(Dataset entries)
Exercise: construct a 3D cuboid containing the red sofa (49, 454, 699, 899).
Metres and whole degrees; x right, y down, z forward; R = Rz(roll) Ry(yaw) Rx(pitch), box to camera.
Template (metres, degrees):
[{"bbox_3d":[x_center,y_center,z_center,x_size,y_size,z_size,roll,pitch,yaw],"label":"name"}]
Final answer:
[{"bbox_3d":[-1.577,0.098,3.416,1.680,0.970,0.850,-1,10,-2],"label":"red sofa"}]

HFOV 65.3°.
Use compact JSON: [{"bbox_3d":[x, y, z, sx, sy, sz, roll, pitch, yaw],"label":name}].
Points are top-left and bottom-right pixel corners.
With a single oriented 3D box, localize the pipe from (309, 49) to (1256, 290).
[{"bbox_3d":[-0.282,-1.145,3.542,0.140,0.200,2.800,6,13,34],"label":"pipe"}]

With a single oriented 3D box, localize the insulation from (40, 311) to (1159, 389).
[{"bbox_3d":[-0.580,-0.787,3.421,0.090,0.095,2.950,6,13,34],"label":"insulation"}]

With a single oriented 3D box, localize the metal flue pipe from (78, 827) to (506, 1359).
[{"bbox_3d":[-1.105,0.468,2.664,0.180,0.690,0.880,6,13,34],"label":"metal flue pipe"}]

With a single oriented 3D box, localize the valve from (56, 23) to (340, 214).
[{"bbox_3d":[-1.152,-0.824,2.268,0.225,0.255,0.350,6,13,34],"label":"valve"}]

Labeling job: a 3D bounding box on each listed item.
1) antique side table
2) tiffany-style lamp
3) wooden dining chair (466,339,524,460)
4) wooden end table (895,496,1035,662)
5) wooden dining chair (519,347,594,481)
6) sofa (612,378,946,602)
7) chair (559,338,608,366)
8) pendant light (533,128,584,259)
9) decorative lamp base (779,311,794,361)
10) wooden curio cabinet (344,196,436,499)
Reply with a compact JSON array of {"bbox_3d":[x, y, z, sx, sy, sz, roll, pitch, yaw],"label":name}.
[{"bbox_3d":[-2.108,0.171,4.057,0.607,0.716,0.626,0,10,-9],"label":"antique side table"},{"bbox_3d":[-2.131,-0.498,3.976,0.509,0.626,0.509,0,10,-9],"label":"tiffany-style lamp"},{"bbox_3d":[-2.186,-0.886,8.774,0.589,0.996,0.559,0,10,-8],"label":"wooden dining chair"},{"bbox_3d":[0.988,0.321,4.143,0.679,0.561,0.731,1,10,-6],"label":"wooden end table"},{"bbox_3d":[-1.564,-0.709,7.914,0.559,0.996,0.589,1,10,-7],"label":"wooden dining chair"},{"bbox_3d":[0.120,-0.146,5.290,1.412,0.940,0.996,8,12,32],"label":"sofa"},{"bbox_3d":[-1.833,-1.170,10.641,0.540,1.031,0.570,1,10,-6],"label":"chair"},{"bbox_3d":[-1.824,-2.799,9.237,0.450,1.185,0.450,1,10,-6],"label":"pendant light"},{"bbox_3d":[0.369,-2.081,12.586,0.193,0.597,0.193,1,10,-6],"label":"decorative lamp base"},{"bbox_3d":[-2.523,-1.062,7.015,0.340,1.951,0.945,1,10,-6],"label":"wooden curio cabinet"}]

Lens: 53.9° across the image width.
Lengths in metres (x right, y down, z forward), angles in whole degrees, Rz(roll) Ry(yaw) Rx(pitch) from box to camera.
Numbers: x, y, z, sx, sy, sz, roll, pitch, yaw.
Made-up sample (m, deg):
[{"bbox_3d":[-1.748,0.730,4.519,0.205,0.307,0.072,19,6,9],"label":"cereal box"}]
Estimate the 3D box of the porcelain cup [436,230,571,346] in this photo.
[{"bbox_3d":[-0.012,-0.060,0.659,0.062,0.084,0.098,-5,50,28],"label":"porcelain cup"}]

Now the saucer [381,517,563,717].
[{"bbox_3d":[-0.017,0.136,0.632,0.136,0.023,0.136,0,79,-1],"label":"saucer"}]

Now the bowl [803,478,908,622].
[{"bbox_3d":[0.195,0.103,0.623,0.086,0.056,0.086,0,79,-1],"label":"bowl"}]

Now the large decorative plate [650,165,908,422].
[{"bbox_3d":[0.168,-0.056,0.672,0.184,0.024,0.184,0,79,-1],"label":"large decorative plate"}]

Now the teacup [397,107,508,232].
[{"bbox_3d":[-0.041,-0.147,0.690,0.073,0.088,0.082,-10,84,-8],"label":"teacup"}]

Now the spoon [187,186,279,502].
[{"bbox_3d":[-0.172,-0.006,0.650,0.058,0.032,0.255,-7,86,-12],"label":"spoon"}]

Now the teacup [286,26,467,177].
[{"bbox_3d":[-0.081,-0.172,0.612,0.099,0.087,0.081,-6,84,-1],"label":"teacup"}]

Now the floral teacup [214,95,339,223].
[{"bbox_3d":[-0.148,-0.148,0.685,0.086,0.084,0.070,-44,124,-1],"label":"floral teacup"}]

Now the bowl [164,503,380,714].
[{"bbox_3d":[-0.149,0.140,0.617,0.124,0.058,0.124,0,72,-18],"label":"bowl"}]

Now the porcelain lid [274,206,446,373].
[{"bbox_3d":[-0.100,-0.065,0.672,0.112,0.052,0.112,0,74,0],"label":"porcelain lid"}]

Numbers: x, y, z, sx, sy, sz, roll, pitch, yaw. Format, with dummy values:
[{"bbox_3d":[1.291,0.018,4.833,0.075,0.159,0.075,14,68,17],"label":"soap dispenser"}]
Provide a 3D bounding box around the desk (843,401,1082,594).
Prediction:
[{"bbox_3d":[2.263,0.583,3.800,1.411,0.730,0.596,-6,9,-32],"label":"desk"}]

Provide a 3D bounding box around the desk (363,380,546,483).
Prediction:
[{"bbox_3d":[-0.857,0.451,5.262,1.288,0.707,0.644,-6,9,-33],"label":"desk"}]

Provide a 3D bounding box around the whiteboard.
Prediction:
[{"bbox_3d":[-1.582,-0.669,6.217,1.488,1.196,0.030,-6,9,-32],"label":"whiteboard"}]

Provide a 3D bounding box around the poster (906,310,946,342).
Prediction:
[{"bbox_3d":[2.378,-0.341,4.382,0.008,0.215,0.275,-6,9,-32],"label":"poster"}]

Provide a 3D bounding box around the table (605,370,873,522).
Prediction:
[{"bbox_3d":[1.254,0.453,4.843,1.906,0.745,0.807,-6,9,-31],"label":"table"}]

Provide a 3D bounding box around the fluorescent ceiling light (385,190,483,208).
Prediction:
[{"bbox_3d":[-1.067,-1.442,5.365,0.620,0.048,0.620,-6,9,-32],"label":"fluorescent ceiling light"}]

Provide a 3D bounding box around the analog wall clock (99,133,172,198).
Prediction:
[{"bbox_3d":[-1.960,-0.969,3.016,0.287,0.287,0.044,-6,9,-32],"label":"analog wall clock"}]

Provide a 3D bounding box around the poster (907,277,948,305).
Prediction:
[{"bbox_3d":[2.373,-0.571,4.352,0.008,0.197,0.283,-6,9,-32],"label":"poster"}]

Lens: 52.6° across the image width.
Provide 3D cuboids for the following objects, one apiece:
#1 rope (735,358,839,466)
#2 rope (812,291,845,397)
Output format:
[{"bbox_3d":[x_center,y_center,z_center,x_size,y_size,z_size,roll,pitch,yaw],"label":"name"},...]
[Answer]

Directions for this task: Wherever the word "Lens" turns up in a line of the entries above, copy that line.

Result below:
Lens: 53.9° across the image width.
Lens: 52.6° across the image width.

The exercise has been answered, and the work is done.